Feature Request: Alpine support for ssh hardening

[haxwithaxe]

Description

It would be nice to have support for Alpine Linux in the various parts of this collection. In particular I'm interested in the SSH hardening part. Better security automation for a popular distribution has obvious benefits such as a lower barrier to good security hygiene.

Solution

Adding a vars file for Alpine seems to be sufficient for a lot of the functionality. I haven't fully exercised the ssh hardening functionality (ie nothing to do with SELinux) so I don't know how hard it would be to fully implement but copying and pasting the Debian.yml and lightly modifying it was enough for me to do what I needed.

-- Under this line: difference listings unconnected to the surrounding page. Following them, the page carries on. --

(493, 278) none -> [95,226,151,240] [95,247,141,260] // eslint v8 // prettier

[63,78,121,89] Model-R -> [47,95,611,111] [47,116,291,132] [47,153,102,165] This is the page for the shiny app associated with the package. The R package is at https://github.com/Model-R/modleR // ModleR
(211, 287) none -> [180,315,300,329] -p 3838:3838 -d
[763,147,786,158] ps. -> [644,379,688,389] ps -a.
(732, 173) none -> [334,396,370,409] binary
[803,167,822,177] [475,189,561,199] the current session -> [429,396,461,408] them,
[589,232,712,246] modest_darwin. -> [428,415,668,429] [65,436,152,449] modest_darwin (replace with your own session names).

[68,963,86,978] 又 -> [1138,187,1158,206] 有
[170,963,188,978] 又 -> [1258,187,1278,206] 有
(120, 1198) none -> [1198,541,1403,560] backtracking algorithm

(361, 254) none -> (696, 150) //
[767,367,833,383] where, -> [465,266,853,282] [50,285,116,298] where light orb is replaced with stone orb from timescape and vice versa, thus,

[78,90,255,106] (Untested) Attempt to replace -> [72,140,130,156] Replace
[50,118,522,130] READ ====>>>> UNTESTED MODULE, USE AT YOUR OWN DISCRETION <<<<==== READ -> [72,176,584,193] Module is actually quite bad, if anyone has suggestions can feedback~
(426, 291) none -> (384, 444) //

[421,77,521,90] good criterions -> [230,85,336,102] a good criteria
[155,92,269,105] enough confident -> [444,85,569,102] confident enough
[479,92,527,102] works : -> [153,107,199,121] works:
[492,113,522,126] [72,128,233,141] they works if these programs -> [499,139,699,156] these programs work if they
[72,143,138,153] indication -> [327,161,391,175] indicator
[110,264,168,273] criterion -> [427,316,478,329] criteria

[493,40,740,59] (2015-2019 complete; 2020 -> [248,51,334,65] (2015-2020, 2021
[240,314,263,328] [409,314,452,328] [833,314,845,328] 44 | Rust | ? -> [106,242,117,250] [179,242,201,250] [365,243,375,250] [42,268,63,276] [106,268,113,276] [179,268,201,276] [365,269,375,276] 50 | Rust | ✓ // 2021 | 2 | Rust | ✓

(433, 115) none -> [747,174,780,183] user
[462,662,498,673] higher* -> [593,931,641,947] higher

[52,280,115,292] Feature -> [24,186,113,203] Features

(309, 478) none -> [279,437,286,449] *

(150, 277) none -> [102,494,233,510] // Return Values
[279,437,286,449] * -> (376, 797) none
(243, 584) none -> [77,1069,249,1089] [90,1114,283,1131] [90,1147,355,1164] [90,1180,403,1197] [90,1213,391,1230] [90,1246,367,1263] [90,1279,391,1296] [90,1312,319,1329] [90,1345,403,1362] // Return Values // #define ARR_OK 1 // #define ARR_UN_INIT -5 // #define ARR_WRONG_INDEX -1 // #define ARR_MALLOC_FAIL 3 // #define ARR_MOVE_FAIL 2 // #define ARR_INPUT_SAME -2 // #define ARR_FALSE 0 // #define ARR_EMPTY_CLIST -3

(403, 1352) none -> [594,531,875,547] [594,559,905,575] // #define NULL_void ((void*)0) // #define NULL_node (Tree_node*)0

Below is the snippet from the group_vars I used successfully.

...
os_vars:
  sshd_path: /usr/sbin/sshd
  ssh_host_keys_dir: /etc/ssh
  sshd_service_name: sshd  # changed from `ssh`
  ssh_owner: root
  ssh_group: root
  ssh_host_keys_owner: root
  ssh_host_keys_group: root
  ssh_host_keys_mode: '0600'
  ssh_selinux_packages: []  # changed from a list of packages

  # true if SSH support Kerberos
  ssh_kerberos_support: true

  # true if SSH has PAM support
  ssh_pam_support: true

  sshd_moduli_file: /etc/ssh/moduli

  sshd_disable_crypto_policy: false
...

Alternatives

As described above manually adding an os_vars based on Debian's to the relevant group_vars in my playbook was enough for my limited purposes.

Additional information

If there is interest in this feature but no bandwidth available to implement it in the project I may be able to provide a PR so let me know If you're interested. I really like this project and it would be great to help out if it's desired.

[schurzi]

We are open to adding Alpine support. So if you want, please create a PR. Thanks a lot in advance!